BEGIN
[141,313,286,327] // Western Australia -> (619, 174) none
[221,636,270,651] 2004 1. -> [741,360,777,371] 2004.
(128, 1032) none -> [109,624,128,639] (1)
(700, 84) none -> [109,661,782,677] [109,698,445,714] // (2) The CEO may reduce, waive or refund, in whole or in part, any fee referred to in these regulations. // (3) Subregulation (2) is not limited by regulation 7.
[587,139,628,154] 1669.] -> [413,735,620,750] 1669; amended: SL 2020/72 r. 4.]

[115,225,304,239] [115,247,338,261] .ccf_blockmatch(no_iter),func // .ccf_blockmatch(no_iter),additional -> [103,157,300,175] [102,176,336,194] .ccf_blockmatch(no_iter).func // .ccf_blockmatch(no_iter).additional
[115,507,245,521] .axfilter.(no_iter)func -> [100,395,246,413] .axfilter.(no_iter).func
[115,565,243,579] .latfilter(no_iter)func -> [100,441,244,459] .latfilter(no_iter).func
END
TASK GOAL — Once you reach the line that holds "(700, 84) none", print it and every line after it through the end of the records, word for word.

EXERCISE SOLUTION —
(700, 84) none -> [109,661,782,677] [109,698,445,714] // (2) The CEO may reduce, waive or refund, in whole or in part, any fee referred to in these regulations. // (3) Subregulation (2) is not limited by regulation 7.
[587,139,628,154] 1669.] -> [413,735,620,750] 1669; amended: SL 2020/72 r. 4.]

[115,225,304,239] [115,247,338,261] .ccf_blockmatch(no_iter),func // .ccf_blockmatch(no_iter),additional -> [103,157,300,175] [102,176,336,194] .ccf_blockmatch(no_iter).func // .ccf_blockmatch(no_iter).additional
[115,507,245,521] .axfilter.(no_iter)func -> [100,395,246,413] .axfilter.(no_iter).func
[115,565,243,579] .latfilter(no_iter)func -> [100,441,244,459] .latfilter(no_iter).func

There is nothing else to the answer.